En 1987, Ziva Postec quitte l’Europe, « tombeau des Juifs ». « Je dois effacer ma fuite d’Israël, que j’ai quitté vingt-cinq ans plus tôt. »

À son retour en Israël, elle ressentit la même émotion que celle de Jean-Pierre Lledo en 2008, lorsqu’il découvrit la diversité du peuple juif et d’Israël en général. Elle réalisa, entre autres, une série de portraits de femmes israéliennes, dont une Arabe, Variations sur un thème : être israélienne.

 

Israël Le voyage interdit film une co-production franco-israélienne. Mais l’affaire a été très difficile à monter. Lorsque la troisième partie fut achevée, l’argent manquait pour payer les studios de la quatrième partie. Après avoir miraculeusement reçu l’aide de la Fondation Patrick et Lina Drahi, Ziva Postec et Jean-Pierre Lledo lancèrent une grande collecte qui permit d’achever le film mais pas d’apurer totalement les dettes.

Le tournage s’est déroulé en 2012 ; le montage final des quatre parties a duré trois ans et demi. Le montage des 250 heures de rushes, parmi lesquels 200 heures d’entretiens en trois langues - français, hébreu, arabe - a demandé beaucoup de temps, car il a fallu d’abord les transcrire sur le papier, avant de pouvoir les monter.

Ce film est aussi une histoire d’amour.
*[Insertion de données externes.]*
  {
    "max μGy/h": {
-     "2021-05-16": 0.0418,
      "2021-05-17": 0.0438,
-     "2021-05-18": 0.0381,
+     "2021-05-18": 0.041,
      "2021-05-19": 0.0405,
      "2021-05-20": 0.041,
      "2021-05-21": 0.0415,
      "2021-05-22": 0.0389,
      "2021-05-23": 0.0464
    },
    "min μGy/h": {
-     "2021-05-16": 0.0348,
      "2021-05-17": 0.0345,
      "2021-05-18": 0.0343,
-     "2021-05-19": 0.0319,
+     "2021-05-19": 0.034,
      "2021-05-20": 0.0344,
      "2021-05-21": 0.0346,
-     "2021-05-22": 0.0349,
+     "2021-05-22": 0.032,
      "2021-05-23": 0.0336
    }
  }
Jean-Pierre Lledo vit avec Ziva Postec dans une belle maison, située dans une petite rue, juste derrière le marché aux puces de Yaffo en Israël.

 

Projections :

  • Partie 1 : Kippour : le 7 octobre 2020 : 2 heures 20.
  • Partie 2 : Hanouka : 14 octobre 2020 : 2 heures 37.
  • Partie 3 : Pourim : 21 octobre 2020 : 3 heures.
  • Partie 4 : Pessah : 28 octobre 2020 : 3 heures 12.
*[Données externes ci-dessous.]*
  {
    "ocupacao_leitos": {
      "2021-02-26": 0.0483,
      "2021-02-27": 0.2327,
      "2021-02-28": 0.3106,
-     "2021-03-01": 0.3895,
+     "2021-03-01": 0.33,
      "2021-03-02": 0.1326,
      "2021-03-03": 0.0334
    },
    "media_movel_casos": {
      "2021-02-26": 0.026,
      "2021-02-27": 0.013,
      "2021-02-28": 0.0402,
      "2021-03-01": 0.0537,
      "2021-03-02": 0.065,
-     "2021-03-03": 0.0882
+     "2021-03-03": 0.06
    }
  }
Aux cinémas MK2 Beaubourg et aux 7 Parnassiens.

Projection et rencontre avec Ziva Postec et Jean-Pierre Lledo au cinéma Eden le 11 octobre à Montmorency.

Parallèlement à la sortie du film Israël, Le voyage interdit, Jean-Pierre Lledo publie aux Éditions Les Provinciales, son livre intitulé Le Voyage interdit. Alger-Jérusalem.